Naïve question about the general form of elements of $SU(2)$ and a homomorphism from $S^3$ to $SU(2)$ .

Question

I have a follow-up question to this post.

Is there a difference if we set $$SU(2)=\{\begin{bmatrix} \alpha & \beta\\ -\overline{\beta} & \overline{\alpha} \end{bmatrix}:\alpha,\beta\in\mathbb{C}\}\text{ or }SU(2)=\{\begin{bmatrix} \alpha & -\overline{\beta}\\ \beta & \overline{\alpha} \end{bmatrix}:\alpha,\beta\in\mathbb{C}\}?$$

For example, I want to establish a homomorphism $\varphi_1$ between a group of unit quaternions $S^3$ and $SU(2)$ i.e. $$\varphi_1:S^3\to SU(2)$$ where I send $(x+jy=(a+bi)+j(c+di))\mapsto\begin{bmatrix} x & y\\ -\overline{y} & \overline{x} \end{bmatrix}$. We can see that $$\varphi_1(i)=\begin{bmatrix} i & 0\\ 0 & -i \end{bmatrix},\varphi_1(j)=\begin{bmatrix} 0 & 1\\ -1 & 0 \end{bmatrix},\text{ and }\varphi_1(k)=\begin{bmatrix} 0 & i\\ i & 0 \end{bmatrix}.$$ So, $\varphi_1(ij)=\varphi_1(i)\varphi_1(j)$.

But, if I define a different group homomorphism $\varphi_2(x+jy)=\begin{bmatrix} x & -\overline{y}\\ y & \overline{x} \end{bmatrix}$, then I don't have anymore that $\varphi_2(ij)=\varphi_2(i)\varphi_2(j)$. But, I have that $$\varphi_2(ij)=\varphi_2(j)\varphi_2(i)$$ where $$\varphi_2(i)=\begin{bmatrix} i & 0\\ 0 & -i \end{bmatrix},\varphi_2(j)=\begin{bmatrix} 0 & -1\\ 1 & 0 \end{bmatrix},\text{ and }\varphi_2(k)=\begin{bmatrix} 0 & i\\ i & 0 \end{bmatrix}.$$

Does it happen because $\varphi_2(x)=\varphi_1(x)^T$? And, how is it connected to our choice of general form of elements?

Answer 1

There's no difference between using the two forms you described; you pass from one to the other by sending $\beta \mapsto - \overline{\beta}$.

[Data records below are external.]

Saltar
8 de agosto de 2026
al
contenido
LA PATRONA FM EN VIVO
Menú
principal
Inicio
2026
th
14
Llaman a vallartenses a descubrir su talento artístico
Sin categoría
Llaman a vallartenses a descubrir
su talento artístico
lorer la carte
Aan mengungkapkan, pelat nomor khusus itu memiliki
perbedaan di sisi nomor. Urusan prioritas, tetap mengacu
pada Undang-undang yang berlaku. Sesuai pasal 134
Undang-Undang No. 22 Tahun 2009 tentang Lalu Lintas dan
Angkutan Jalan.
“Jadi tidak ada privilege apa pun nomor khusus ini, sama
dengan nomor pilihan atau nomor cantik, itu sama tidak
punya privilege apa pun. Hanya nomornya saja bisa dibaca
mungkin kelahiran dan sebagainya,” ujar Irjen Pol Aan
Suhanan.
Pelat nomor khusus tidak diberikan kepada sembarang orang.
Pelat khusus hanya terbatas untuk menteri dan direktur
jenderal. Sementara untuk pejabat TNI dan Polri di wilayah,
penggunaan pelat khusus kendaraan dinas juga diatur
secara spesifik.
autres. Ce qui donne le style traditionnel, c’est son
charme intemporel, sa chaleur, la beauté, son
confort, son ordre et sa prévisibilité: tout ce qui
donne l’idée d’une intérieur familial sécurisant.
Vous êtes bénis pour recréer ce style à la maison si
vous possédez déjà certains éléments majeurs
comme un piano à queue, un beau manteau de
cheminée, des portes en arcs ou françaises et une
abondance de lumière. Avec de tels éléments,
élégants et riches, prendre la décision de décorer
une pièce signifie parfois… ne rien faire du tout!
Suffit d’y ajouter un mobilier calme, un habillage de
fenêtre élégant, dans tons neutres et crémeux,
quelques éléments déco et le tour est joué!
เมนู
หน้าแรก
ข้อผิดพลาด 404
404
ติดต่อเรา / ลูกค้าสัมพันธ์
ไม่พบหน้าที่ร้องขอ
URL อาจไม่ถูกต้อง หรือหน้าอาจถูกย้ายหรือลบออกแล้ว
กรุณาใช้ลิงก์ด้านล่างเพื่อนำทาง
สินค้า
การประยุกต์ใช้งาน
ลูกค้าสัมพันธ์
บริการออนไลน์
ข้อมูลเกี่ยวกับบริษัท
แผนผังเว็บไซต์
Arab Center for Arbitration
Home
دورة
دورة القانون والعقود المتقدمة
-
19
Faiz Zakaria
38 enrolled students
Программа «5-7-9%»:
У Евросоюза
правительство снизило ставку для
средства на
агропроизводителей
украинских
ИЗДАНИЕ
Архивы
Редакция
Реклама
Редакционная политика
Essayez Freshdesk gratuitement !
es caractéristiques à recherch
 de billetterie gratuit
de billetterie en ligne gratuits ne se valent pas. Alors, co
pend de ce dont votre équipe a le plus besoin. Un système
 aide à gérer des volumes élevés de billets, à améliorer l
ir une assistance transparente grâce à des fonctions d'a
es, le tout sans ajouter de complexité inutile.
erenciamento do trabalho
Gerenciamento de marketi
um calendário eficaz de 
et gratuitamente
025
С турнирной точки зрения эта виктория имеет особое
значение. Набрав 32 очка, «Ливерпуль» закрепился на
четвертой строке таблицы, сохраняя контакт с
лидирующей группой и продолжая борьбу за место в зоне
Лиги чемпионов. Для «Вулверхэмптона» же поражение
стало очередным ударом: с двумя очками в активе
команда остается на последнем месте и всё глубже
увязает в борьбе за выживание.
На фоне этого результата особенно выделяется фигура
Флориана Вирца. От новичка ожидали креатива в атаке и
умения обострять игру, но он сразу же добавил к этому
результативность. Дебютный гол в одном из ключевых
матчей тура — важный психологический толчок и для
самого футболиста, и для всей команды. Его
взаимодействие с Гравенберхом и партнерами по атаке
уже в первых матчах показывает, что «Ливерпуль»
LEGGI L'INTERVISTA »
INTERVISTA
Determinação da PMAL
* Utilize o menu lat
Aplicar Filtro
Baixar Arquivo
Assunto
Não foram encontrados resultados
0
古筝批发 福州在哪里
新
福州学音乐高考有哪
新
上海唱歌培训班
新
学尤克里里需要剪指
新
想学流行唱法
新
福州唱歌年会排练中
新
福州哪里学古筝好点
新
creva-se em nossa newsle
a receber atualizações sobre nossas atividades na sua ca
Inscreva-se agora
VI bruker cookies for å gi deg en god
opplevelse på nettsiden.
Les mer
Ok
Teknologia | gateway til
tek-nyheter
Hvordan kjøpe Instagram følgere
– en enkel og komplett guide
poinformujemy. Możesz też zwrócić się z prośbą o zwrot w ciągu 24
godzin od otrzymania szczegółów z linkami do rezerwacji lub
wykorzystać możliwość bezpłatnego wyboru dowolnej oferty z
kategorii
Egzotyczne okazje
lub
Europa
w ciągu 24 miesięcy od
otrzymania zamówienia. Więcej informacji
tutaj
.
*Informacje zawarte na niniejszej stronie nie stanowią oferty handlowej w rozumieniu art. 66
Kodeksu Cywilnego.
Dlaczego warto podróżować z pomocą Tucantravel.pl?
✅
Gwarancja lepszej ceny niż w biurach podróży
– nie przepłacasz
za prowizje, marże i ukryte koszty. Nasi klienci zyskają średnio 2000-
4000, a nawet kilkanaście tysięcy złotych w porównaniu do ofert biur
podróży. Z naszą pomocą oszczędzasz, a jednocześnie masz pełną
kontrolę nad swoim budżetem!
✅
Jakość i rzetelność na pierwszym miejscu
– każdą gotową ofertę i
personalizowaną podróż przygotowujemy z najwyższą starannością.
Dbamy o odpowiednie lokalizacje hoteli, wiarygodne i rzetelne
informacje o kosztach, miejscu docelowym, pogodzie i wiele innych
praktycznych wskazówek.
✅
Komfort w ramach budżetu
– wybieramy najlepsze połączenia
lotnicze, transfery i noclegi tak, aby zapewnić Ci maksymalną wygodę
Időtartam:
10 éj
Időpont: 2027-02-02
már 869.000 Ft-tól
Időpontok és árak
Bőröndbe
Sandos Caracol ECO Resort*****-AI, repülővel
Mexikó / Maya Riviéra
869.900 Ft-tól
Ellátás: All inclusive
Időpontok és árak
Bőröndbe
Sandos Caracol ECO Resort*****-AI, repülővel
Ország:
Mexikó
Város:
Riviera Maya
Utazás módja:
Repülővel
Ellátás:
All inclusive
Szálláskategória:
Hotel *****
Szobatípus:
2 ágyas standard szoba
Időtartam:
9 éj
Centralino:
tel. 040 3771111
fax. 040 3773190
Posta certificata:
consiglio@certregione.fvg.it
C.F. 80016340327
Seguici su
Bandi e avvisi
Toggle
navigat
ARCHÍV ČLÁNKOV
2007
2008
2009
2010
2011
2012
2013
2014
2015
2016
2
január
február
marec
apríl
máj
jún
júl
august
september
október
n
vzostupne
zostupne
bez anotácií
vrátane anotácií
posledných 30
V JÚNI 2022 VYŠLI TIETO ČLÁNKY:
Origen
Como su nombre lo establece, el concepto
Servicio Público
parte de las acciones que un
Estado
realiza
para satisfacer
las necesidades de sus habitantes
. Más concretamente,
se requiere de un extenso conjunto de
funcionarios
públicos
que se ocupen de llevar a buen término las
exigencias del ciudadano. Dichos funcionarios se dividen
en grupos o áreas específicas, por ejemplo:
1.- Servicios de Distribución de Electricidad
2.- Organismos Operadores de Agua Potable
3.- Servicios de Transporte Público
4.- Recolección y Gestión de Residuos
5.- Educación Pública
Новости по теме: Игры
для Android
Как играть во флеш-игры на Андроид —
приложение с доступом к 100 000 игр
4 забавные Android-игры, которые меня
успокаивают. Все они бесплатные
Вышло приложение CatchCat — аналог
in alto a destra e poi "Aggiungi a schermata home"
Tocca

There is a difference between $\varphi_1$ and $\varphi_2$, because the multiplication on the quaternions is fixed. As you've computed, $\varphi_1$ is a homomorphism and $\varphi_2$ isn't. You could make $\varphi_2$ into a homomorphism by redefining the multiplication on the quaternions if you wanted to.

Answer 2

Yes, taking the transpose reverts the order of matrix multiplication, $(AB)^T=B^TA^T$, and you end up with an "antihomomorphism" instead. That is $\phi_2(q_1q_2)=\phi_2(q_2)\phi_2(q_1)$ for all $q_1,q_2$. Observe that whenever $q_1$ and $q_2$ commute the "anti"-feature is nowhere to be seen. This happens for example when $q_1$ and $q_2$ are both complex numbers.

If you are unhappy with the usual homomorphism from the unit quaternions, you can use conjugation to replace it with a different one. So fix a unit quaternion $r$ and look at $\phi_2(q)=\phi_1(rqr^{-1})$. Alternatively you can do the conjugation on the matrix side, and conjugate the values of $\phi_1$ by a fixed matrix $R\in SU(2)$.

One more thing. If you want $\phi_2(i)=\phi_1(i)$, then you need to select $r$ from the set of unit complex numbers also, essentially leaving you with the choice of an angle $\alpha$ such that $\phi_2(j)=\cos\alpha\phi_1(j)+\sin\alpha\phi_1(k)$. In the case of quaternions it is probably straightforward to prove that claim. It is an instance of a more powerful result known as Skolem-Noether theorem.